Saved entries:
..............................

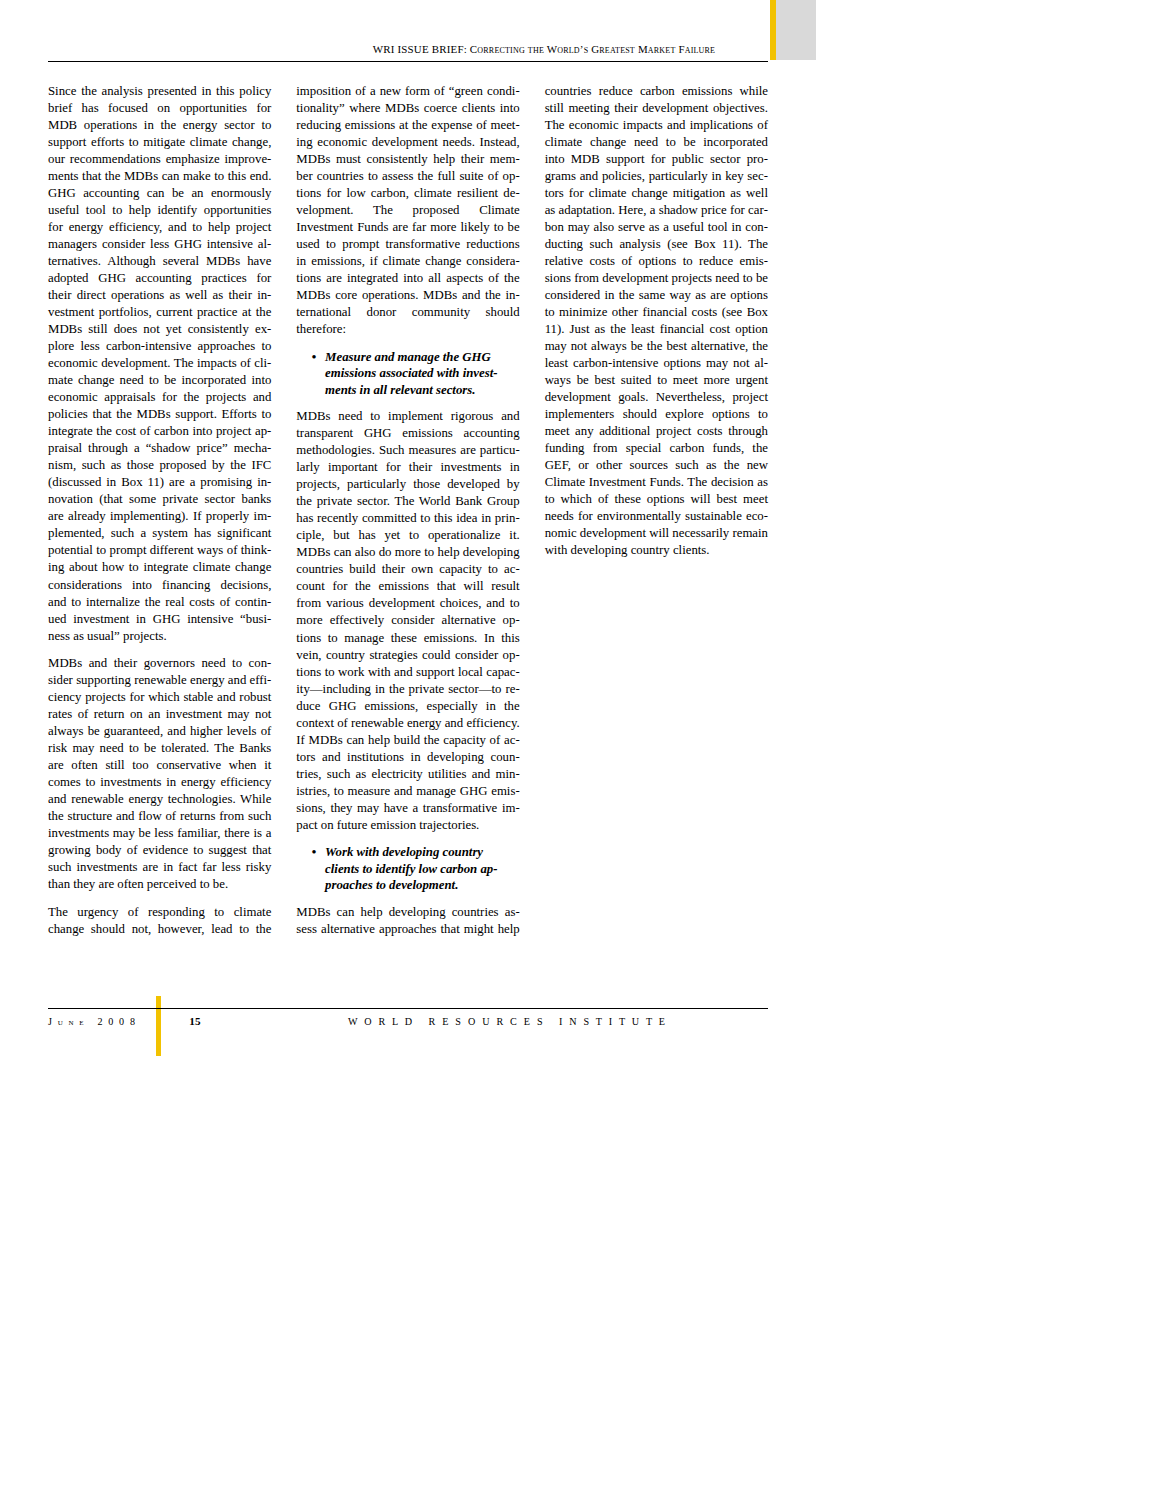WRI ISSUE BRIEF: Correcting the World’s Greatest Market Failure
Since the analysis presented in this policy brief has focused on opportunities for MDB operations in the energy sector to support efforts to mitigate climate change, our recommendations emphasize improvements that the MDBs can make to this end. GHG accounting can be an enormously useful tool to help identify opportunities for energy efficiency, and to help project managers consider less GHG intensive alternatives. Although several MDBs have adopted GHG accounting practices for their direct operations as well as their investment portfolios, current practice at the MDBs still does not yet consistently explore less carbon-intensive approaches to economic development. The impacts of climate change need to be incorporated into economic appraisals for the projects and policies that the MDBs support. Efforts to integrate the cost of carbon into project appraisal through a “shadow price” mechanism, such as those proposed by the IFC (discussed in Box 11) are a promising innovation (that some private sector banks are already implementing). If properly implemented, such a system has significant potential to prompt different ways of thinking about how to integrate climate change considerations into financing decisions, and to internalize the real costs of continued investment in GHG intensive “business as usual” projects.
MDBs and their governors need to consider supporting renewable energy and efficiency projects for which stable and robust rates of return on an investment may not always be guaranteed, and higher levels of risk may need to be tolerated. The Banks are often still too conservative when it comes to investments in energy efficiency and renewable energy technologies. While the structure and flow of returns from such investments may be less familiar, there is a growing body of evidence to suggest that such investments are in fact far less risky than they are often perceived to be.
The urgency of responding to climate change should not, however, lead to the imposition of a new form of “green conditionality” where MDBs coerce clients into reducing emissions at the expense of meeting economic development needs. Instead, MDBs must consistently help their member countries to assess the full suite of options for low carbon, climate resilient development. The proposed Climate Investment Funds are far more likely to be used to prompt transformative reductions in emissions, if climate change considerations are integrated into all aspects of the MDBs core operations. MDBs and the international donor community should therefore:
Measure and manage the GHG emissions associated with investments in all relevant sectors.
MDBs need to implement rigorous and transparent GHG emissions accounting methodologies. Such measures are particularly important for their investments in projects, particularly those developed by the private sector. The World Bank Group has recently committed to this idea in principle, but has yet to operationalize it. MDBs can also do more to help developing countries build their own capacity to account for the emissions that will result from various development choices, and to more effectively consider alternative options to manage these emissions. In this vein, country strategies could consider options to work with and support local capacity—including in the private sector—to reduce GHG emissions, especially in the context of renewable energy and efficiency. If MDBs can help build the capacity of actors and institutions in developing countries, such as electricity utilities and ministries, to measure and manage GHG emissions, they may have a transformative impact on future emission trajectories.
Work with developing country clients to identify low carbon approaches to development.
MDBs can help developing countries assess alternative approaches that might help countries reduce carbon emissions while still meeting their development objectives. The economic impacts and implications of climate change need to be incorporated into MDB support for public sector programs and policies, particularly in key sectors for climate change mitigation as well as adaptation. Here, a shadow price for carbon may also serve as a useful tool in conducting such analysis (see Box 11). The relative costs of options to reduce emissions from development projects need to be considered in the same way as are options to minimize other financial costs (see Box 11). Just as the least financial cost option may not always be the best alternative, the least carbon-intensive options may not always be best suited to meet more urgent development goals. Nevertheless, project implementers should explore options to meet any additional project costs through funding from special carbon funds, the GEF, or other sources such as the new Climate Investment Funds. The decision as to which of these options will best meet needs for environmentally sustainable economic development will necessarily remain with developing country clients.
J u n e 2 0 0 8 15 W O R L D R E S O U R C E S I N S T I T U T E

..............................

→ TASK DETAILS:
In the copy, include all records verbatim but no images.

→ ANSWER SPACE:
WRI ISSUE BRIEF: Correcting the World’s Greatest Market Failure
Since the analysis presented in this policy brief has focused on opportunities for MDB operations in the energy sector to support efforts to mitigate climate change, our recommendations emphasize improvements that the MDBs can make to this end. GHG accounting can be an enormously useful tool to help identify opportunities for energy efficiency, and to help project managers consider less GHG intensive alternatives. Although several MDBs have adopted GHG accounting practices for their direct operations as well as their investment portfolios, current practice at the MDBs still does not yet consistently explore less carbon-intensive approaches to economic development. The impacts of climate change need to be incorporated into economic appraisals for the projects and policies that the MDBs support. Efforts to integrate the cost of carbon into project appraisal through a “shadow price” mechanism, such as those proposed by the IFC (discussed in Box 11) are a promising innovation (that some private sector banks are already implementing). If properly implemented, such a system has significant potential to prompt different ways of thinking about how to integrate climate change considerations into financing decisions, and to internalize the real costs of continued investment in GHG intensive “business as usual” projects.
MDBs and their governors need to consider supporting renewable energy and efficiency projects for which stable and robust rates of return on an investment may not always be guaranteed, and higher levels of risk may need to be tolerated. The Banks are often still too conservative when it comes to investments in energy efficiency and renewable energy technologies. While the structure and flow of returns from such investments may be less familiar, there is a growing body of evidence to suggest that such investments are in fact far less risky than they are often perceived to be.
The urgency of responding to climate change should not, however, lead to the imposition of a new form of “green conditionality” where MDBs coerce clients into reducing emissions at the expense of meeting economic development needs. Instead, MDBs must consistently help their member countries to assess the full suite of options for low carbon, climate resilient development. The proposed Climate Investment Funds are far more likely to be used to prompt transformative reductions in emissions, if climate change considerations are integrated into all aspects of the MDBs core operations. MDBs and the international donor community should therefore:
Measure and manage the GHG emissions associated with investments in all relevant sectors.
MDBs need to implement rigorous and transparent GHG emissions accounting methodologies. Such measures are particularly important for their investments in projects, particularly those developed by the private sector. The World Bank Group has recently committed to this idea in principle, but has yet to operationalize it. MDBs can also do more to help developing countries build their own capacity to account for the emissions that will result from various development choices, and to more effectively consider alternative options to manage these emissions. In this vein, country strategies could consider options to work with and support local capacity—including in the private sector—to reduce GHG emissions, especially in the context of renewable energy and efficiency. If MDBs can help build the capacity of actors and institutions in developing countries, such as electricity utilities and ministries, to measure and manage GHG emissions, they may have a transformative impact on future emission trajectories.
Work with developing country clients to identify low carbon approaches to development.
MDBs can help developing countries assess alternative approaches that might help countries reduce carbon emissions while still meeting their development objectives. The economic impacts and implications of climate change need to be incorporated into MDB support for public sector programs and policies, particularly in key sectors for climate change mitigation as well as adaptation. Here, a shadow price for carbon may also serve as a useful tool in conducting such analysis (see Box 11). The relative costs of options to reduce emissions from development projects need to be considered in the same way as are options to minimize other financial costs (see Box 11). Just as the least financial cost option may not always be the best alternative, the least carbon-intensive options may not always be best suited to meet more urgent development goals. Nevertheless, project implementers should explore options to meet any additional project costs through funding from special carbon funds, the GEF, or other sources such as the new Climate Investment Funds. The decision as to which of these options will best meet needs for environmentally sustainable economic development will necessarily remain with developing country clients.
J u n e 2 0 0 8 15 W O R L D R E S O U R C E S I N S T I T U T E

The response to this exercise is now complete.